Why Are Familiar Faces Unfamiliar to People with Schizophrenia?

Some of the symptoms of schizophrenia include delusions, mood fluctuations, and impaired social functioning. One of the reasons social interactions are challenging for people with schizophrenia is the way in which facial expressions are processed. Specifically, it is theorized that schizophrenia deteriorates the recognition processes of individuals and makes it more difficult for them to distinguish between familiar and unfamiliar faces. This can cause significant social struggles because accurately perceiving the facial expressions of others is how people determine their reactions to them. It is also how people decide which faces are threatening and which are safe.

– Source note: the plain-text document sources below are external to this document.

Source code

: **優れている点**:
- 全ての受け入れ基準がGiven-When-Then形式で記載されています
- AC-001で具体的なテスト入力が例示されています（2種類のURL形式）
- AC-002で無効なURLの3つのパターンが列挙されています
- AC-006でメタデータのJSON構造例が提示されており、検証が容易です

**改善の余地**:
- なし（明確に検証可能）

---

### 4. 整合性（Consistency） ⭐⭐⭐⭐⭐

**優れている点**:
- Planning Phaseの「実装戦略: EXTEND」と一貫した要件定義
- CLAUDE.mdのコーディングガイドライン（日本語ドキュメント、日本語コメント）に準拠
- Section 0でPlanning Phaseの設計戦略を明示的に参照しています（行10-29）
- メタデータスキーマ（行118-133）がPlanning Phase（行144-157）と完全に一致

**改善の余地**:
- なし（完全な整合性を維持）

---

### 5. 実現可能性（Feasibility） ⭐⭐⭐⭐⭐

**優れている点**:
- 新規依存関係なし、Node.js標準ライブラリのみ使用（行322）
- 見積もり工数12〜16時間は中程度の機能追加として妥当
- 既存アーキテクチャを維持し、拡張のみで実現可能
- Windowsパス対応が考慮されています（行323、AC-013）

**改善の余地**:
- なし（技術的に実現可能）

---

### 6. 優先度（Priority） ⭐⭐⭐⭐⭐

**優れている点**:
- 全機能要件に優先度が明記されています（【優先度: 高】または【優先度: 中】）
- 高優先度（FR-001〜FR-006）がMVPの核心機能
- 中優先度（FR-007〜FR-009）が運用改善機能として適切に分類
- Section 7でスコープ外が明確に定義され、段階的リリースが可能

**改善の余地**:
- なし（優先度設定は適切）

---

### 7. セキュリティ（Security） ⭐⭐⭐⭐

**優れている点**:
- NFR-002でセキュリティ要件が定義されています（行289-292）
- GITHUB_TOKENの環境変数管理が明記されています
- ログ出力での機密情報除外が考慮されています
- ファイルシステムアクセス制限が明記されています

Fabrice Guillaume of the Laboratory of Cognitive Psychology at Aix-Marseille University in France recently led a study that explored facial recognition in individuals with schizophrenia in order to get a better idea of impairments that occurred and why. Guillaume assessed 20 individuals with schizophrenia and 20 without as they evaluated the familiarity of facial expressions. The electrophysiological (ERP) responses of the participants were monitored as a set of faces was presented with expression changes, without expression changes, and then, finally, new faces were presented. Guillaume discovered that when the expressions changed, the participants with schizophrenia did not recognize them as familiar, even though they had seen the faces before.

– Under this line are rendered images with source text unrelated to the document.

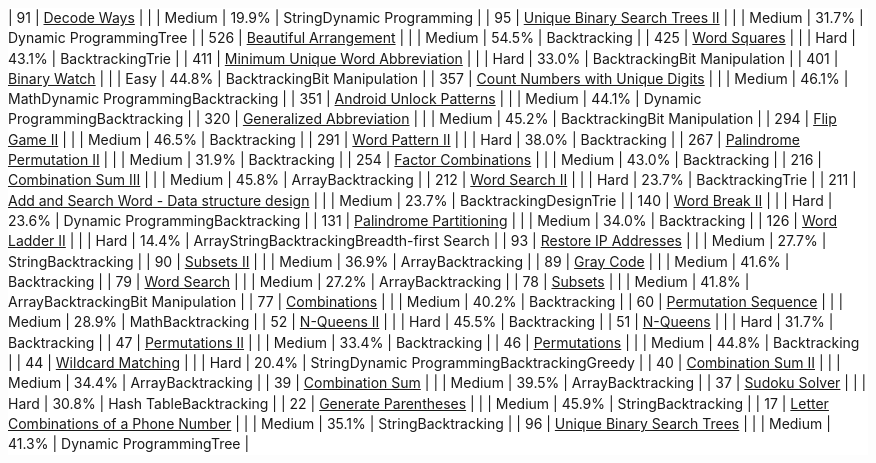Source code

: | 91 | [Decode Ways](https://leetcode.com/problems/decode-ways/) | | | Medium | 19.9% | StringDynamic Programming |
| 95 | [Unique Binary Search Trees II](https://leetcode.com/problems/unique-binary-search-trees-ii/) | | | Medium | 31.7% | Dynamic ProgrammingTree |
| 526 | [Beautiful Arrangement](https://leetcode.com/problems/beautiful-arrangement/) | | | Medium | 54.5% | Backtracking |
| 425 | [Word Squares](https://leetcode.com/problems/word-squares/) | | | Hard | 43.1% | BacktrackingTrie |
| 411 | [Minimum Unique Word Abbreviation](https://leetcode.com/problems/minimum-unique-word-abbreviation/) | | | Hard | 33.0% | BacktrackingBit Manipulation |
| 401 | [Binary Watch](https://leetcode.com/problems/binary-watch/) | | | Easy | 44.8% | BacktrackingBit Manipulation |
| 357 | [Count Numbers with Unique Digits](https://leetcode.com/problems/count-numbers-with-unique-digits/) | | | Medium | 46.1% | MathDynamic ProgrammingBacktracking |
| 351 | [Android Unlock Patterns](https://leetcode.com/problems/android-unlock-patterns/) | | | Medium | 44.1% | Dynamic ProgrammingBacktracking |
| 320 | [Generalized Abbreviation](https://leetcode.com/problems/generalized-abbreviation/) | | | Medium | 45.2% | BacktrackingBit Manipulation |
| 294 | [Flip Game II](https://leetcode.com/problems/flip-game-ii/) | | | Medium | 46.5% | Backtracking |
| 291 | [Word Pattern II](https://leetcode.com/problems/word-pattern-ii/) | | | Hard | 38.0% | Backtracking |
| 267 | [Palindrome Permutation II](https://leetcode.com/problems/palindrome-permutation-ii/) | | | Medium | 31.9% | Backtracking |
| 254 | [Factor Combinations](https://leetcode.com/problems/factor-combinations/) | | | Medium | 43.0% | Backtracking |
| 216 | [Combination Sum III](https://leetcode.com/problems/combination-sum-iii/) | | | Medium | 45.8% | ArrayBacktracking |
| 212 | [Word Search II](https://leetcode.com/problems/word-search-ii/) | | | Hard | 23.7% | BacktrackingTrie |
| 211 | [Add and Search Word - Data structure design](https://leetcode.com/problems/add-and-search-word-data-structure-design/) | | | Medium | 23.7% | BacktrackingDesignTrie |
| 140 | [Word Break II](https://leetcode.com/problems/word-break-ii/) | | | Hard | 23.6% | Dynamic ProgrammingBacktracking |
| 131 | [Palindrome Partitioning](https://leetcode.com/problems/palindrome-partitioning/) | | | Medium | 34.0% | Backtracking |
| 126 | [Word Ladder II](https://leetcode.com/problems/word-ladder-ii/) | | | Hard | 14.4% | ArrayStringBacktrackingBreadth-first Search |
| 93 | [Restore IP Addresses](https://leetcode.com/problems/restore-ip-addresses/) | | | Medium | 27.7% | StringBacktracking |
| 90 | [Subsets II](https://leetcode.com/problems/subsets-ii/) | | | Medium | 36.9% | ArrayBacktracking |
| 89 | [Gray Code](https://leetcode.com/problems/gray-code/) | | | Medium | 41.6% | Backtracking |
| 79 | [Word Search](https://leetcode.com/problems/word-search/) | | | Medium | 27.2% | ArrayBacktracking |
| 78 | [Subsets](https://leetcode.com/problems/subsets/) | | | Medium | 41.8% | ArrayBacktrackingBit Manipulation |
| 77 | [Combinations](https://leetcode.com/problems/combinations/) | | | Medium | 40.2% | Backtracking |
| 60 | [Permutation Sequence](https://leetcode.com/problems/permutation-sequence/) | | | Medium | 28.9% | MathBacktracking |
| 52 | [N-Queens II](https://leetcode.com/problems/n-queens-ii/) | | | Hard | 45.5% | Backtracking |
| 51 | [N-Queens](https://leetcode.com/problems/n-queens/) | | | Hard | 31.7% | Backtracking |
| 47 | [Permutations II](https://leetcode.com/problems/permutations-ii/) | | | Medium | 33.4% | Backtracking |
| 46 | [Permutations](https://leetcode.com/problems/permutations/) | | | Medium | 44.8% | Backtracking |
| 44 | [Wildcard Matching](https://leetcode.com/problems/wildcard-matching/) | | | Hard | 20.4% | StringDynamic ProgrammingBacktrackingGreedy |
| 40 | [Combination Sum II](https://leetcode.com/problems/combination-sum-ii/) | | | Medium | 34.4% | ArrayBacktracking |
| 39 | [Combination Sum](https://leetcode.com/problems/combination-sum/) | | | Medium | 39.5% | ArrayBacktracking |
| 37 | [Sudoku Solver](https://leetcode.com/problems/sudoku-solver/) | | | Hard | 30.8% | Hash TableBacktracking |
| 22 | [Generate Parentheses](https://leetcode.com/problems/generate-parentheses/) | | | Medium | 45.9% | StringBacktracking |
| 17 | [Letter Combinations of a Phone Number](https://leetcode.com/problems/letter-combinations-of-a-phone-number/) | | | Medium | 35.1% | StringBacktracking |
| 96 | [Unique Binary Search Trees](https://leetcode.com/problems/unique-binary-search-trees/) | | | Medium | 41.3% | Dynamic ProgrammingTree |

The participants with schizophrenia also had a hard time distinguishing between familiar faces with new expressions and unfamiliar faces. “This result suggests that patients with schizophrenia are more sensitive to the expression change and appears to be inconsistent with studies showing spared familiarity in schizophrenia,” Guillaume said. The findings could be interpreted to indicate a broader, more global perception of faces occurs in schizophrenia, and that individuals with schizophrenia have an impaired ability to retrieve the global perception when perceptual nuances, such as expressions, occur. In sum, the results of this study reveal that people with schizophrenia can experience facial recognition deficits, which can have a dramatic impact on social interactions, even when they try to identify faces familiar to them.

Reference:

Guillaume, Fabrice, Francois Guillem, Guy Tiberghien, and Emmanuel Stip. Mismatched expressions decrease face recognition and corresponding ERP old/new effects in schizophrenia. Neuropsychology 26.5 (2012): 568-77. Print.